▸ Problem details
Each entry needs to be repeated exactly, with nothing added or removed.

▸ Available records
- - -
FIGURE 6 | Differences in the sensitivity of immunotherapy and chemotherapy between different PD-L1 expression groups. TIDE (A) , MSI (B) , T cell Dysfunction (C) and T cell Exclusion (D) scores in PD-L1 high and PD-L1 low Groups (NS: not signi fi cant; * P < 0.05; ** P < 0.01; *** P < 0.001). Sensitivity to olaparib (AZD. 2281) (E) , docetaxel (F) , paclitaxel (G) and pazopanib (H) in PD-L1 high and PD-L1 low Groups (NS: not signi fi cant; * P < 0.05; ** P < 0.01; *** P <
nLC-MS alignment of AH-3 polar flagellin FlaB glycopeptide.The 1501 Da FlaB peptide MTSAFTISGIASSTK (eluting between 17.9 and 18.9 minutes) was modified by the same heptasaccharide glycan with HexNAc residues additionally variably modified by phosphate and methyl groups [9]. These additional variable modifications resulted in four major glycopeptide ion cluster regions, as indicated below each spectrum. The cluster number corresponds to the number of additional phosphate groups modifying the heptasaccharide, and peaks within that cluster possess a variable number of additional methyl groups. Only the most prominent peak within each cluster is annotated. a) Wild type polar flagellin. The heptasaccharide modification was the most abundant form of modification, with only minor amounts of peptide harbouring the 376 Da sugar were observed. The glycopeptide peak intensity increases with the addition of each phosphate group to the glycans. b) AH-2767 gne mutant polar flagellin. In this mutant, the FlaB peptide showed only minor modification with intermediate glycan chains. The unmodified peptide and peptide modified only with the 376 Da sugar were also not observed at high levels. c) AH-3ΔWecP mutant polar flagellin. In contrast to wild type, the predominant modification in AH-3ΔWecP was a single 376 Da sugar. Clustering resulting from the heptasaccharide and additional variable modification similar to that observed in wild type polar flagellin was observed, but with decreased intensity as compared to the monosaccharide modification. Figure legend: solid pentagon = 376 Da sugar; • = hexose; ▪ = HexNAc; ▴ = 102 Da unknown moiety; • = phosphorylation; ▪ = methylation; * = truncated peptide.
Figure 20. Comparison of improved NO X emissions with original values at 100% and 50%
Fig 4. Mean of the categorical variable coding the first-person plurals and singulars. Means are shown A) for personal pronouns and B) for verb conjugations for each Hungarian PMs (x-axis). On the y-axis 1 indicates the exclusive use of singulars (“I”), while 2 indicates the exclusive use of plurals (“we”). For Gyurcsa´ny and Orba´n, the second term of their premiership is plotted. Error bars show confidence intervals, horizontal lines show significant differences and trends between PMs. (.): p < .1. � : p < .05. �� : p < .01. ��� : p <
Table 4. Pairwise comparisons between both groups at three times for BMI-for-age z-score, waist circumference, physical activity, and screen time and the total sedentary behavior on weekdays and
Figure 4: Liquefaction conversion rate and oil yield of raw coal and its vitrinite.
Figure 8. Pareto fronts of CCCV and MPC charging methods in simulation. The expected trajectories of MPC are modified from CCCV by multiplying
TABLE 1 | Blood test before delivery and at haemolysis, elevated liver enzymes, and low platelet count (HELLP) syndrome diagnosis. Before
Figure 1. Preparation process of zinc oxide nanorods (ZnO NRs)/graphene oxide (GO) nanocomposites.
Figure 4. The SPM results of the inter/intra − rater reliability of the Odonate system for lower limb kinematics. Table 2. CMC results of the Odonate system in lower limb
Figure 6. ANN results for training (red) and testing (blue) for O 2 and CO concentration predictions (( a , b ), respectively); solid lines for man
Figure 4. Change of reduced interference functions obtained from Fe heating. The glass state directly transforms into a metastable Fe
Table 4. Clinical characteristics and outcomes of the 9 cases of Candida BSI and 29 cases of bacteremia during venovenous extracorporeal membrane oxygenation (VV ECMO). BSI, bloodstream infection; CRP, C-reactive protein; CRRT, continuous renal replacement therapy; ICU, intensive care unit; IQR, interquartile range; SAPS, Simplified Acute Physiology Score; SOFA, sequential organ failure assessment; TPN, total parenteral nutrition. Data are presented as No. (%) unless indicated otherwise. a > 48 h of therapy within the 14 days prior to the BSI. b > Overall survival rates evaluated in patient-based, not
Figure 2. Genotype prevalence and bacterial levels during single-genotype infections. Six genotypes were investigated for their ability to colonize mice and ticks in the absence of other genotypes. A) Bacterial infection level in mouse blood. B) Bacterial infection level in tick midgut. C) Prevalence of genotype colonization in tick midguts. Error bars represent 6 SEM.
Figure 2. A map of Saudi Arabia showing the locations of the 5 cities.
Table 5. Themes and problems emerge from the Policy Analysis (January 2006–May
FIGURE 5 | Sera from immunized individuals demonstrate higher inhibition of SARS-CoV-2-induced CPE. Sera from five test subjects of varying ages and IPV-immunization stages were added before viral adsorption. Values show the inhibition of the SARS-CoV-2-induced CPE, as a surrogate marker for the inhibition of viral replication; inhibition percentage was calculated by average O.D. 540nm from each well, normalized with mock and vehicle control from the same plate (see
- - -
▸ Result
FIGURE 6 | Differences in the sensitivity of immunotherapy and chemotherapy between different PD-L1 expression groups. TIDE (A) , MSI (B) , T cell Dysfunction (C) and T cell Exclusion (D) scores in PD-L1 high and PD-L1 low Groups (NS: not signi fi cant; * P < 0.05; ** P < 0.01; *** P < 0.001). Sensitivity to olaparib (AZD. 2281) (E) , docetaxel (F) , paclitaxel (G) and pazopanib (H) in PD-L1 high and PD-L1 low Groups (NS: not signi fi cant; * P < 0.05; ** P < 0.01; *** P <
nLC-MS alignment of AH-3 polar flagellin FlaB glycopeptide.The 1501 Da FlaB peptide MTSAFTISGIASSTK (eluting between 17.9 and 18.9 minutes) was modified by the same heptasaccharide glycan with HexNAc residues additionally variably modified by phosphate and methyl groups [9]. These additional variable modifications resulted in four major glycopeptide ion cluster regions, as indicated below each spectrum. The cluster number corresponds to the number of additional phosphate groups modifying the heptasaccharide, and peaks within that cluster possess a variable number of additional methyl groups. Only the most prominent peak within each cluster is annotated. a) Wild type polar flagellin. The heptasaccharide modification was the most abundant form of modification, with only minor amounts of peptide harbouring the 376 Da sugar were observed. The glycopeptide peak intensity increases with the addition of each phosphate group to the glycans. b) AH-2767 gne mutant polar flagellin. In this mutant, the FlaB peptide showed only minor modification with intermediate glycan chains. The unmodified peptide and peptide modified only with the 376 Da sugar were also not observed at high levels. c) AH-3ΔWecP mutant polar flagellin. In contrast to wild type, the predominant modification in AH-3ΔWecP was a single 376 Da sugar. Clustering resulting from the heptasaccharide and additional variable modification similar to that observed in wild type polar flagellin was observed, but with decreased intensity as compared to the monosaccharide modification. Figure legend: solid pentagon = 376 Da sugar; • = hexose; ▪ = HexNAc; ▴ = 102 Da unknown moiety; • = phosphorylation; ▪ = methylation; * = truncated peptide.
Figure 20. Comparison of improved NO X emissions with original values at 100% and 50%
Fig 4. Mean of the categorical variable coding the first-person plurals and singulars. Means are shown A) for personal pronouns and B) for verb conjugations for each Hungarian PMs (x-axis). On the y-axis 1 indicates the exclusive use of singulars (“I”), while 2 indicates the exclusive use of plurals (“we”). For Gyurcsa´ny and Orba´n, the second term of their premiership is plotted. Error bars show confidence intervals, horizontal lines show significant differences and trends between PMs. (.): p < .1. � : p < .05. �� : p < .01. ��� : p <
Table 4. Pairwise comparisons between both groups at three times for BMI-for-age z-score, waist circumference, physical activity, and screen time and the total sedentary behavior on weekdays and
Figure 4: Liquefaction conversion rate and oil yield of raw coal and its vitrinite.
Figure 8. Pareto fronts of CCCV and MPC charging methods in simulation. The expected trajectories of MPC are modified from CCCV by multiplying
TABLE 1 | Blood test before delivery and at haemolysis, elevated liver enzymes, and low platelet count (HELLP) syndrome diagnosis. Before
Figure 1. Preparation process of zinc oxide nanorods (ZnO NRs)/graphene oxide (GO) nanocomposites.
Figure 4. The SPM results of the inter/intra − rater reliability of the Odonate system for lower limb kinematics. Table 2. CMC results of the Odonate system in lower limb
Figure 6. ANN results for training (red) and testing (blue) for O 2 and CO concentration predictions (( a , b ), respectively); solid lines for man
Figure 4. Change of reduced interference functions obtained from Fe heating. The glass state directly transforms into a metastable Fe
Table 4. Clinical characteristics and outcomes of the 9 cases of Candida BSI and 29 cases of bacteremia during venovenous extracorporeal membrane oxygenation (VV ECMO). BSI, bloodstream infection; CRP, C-reactive protein; CRRT, continuous renal replacement therapy; ICU, intensive care unit; IQR, interquartile range; SAPS, Simplified Acute Physiology Score; SOFA, sequential organ failure assessment; TPN, total parenteral nutrition. Data are presented as No. (%) unless indicated otherwise. a > 48 h of therapy within the 14 days prior to the BSI. b > Overall survival rates evaluated in patient-based, not
Figure 2. Genotype prevalence and bacterial levels during single-genotype infections. Six genotypes were investigated for their ability to colonize mice and ticks in the absence of other genotypes. A) Bacterial infection level in mouse blood. B) Bacterial infection level in tick midgut. C) Prevalence of genotype colonization in tick midguts. Error bars represent 6 SEM.
Figure 2. A map of Saudi Arabia showing the locations of the 5 cities.
Table 5. Themes and problems emerge from the Policy Analysis (January 2006–May
FIGURE 5 | Sera from immunized individuals demonstrate higher inhibition of SARS-CoV-2-induced CPE. Sera from five test subjects of varying ages and IPV-immunization stages were added before viral adsorption. Values show the inhibition of the SARS-CoV-2-induced CPE, as a surrogate marker for the inhibition of viral replication; inhibition percentage was calculated by average O.D. 540nm from each well, normalized with mock and vehicle control from the same plate (see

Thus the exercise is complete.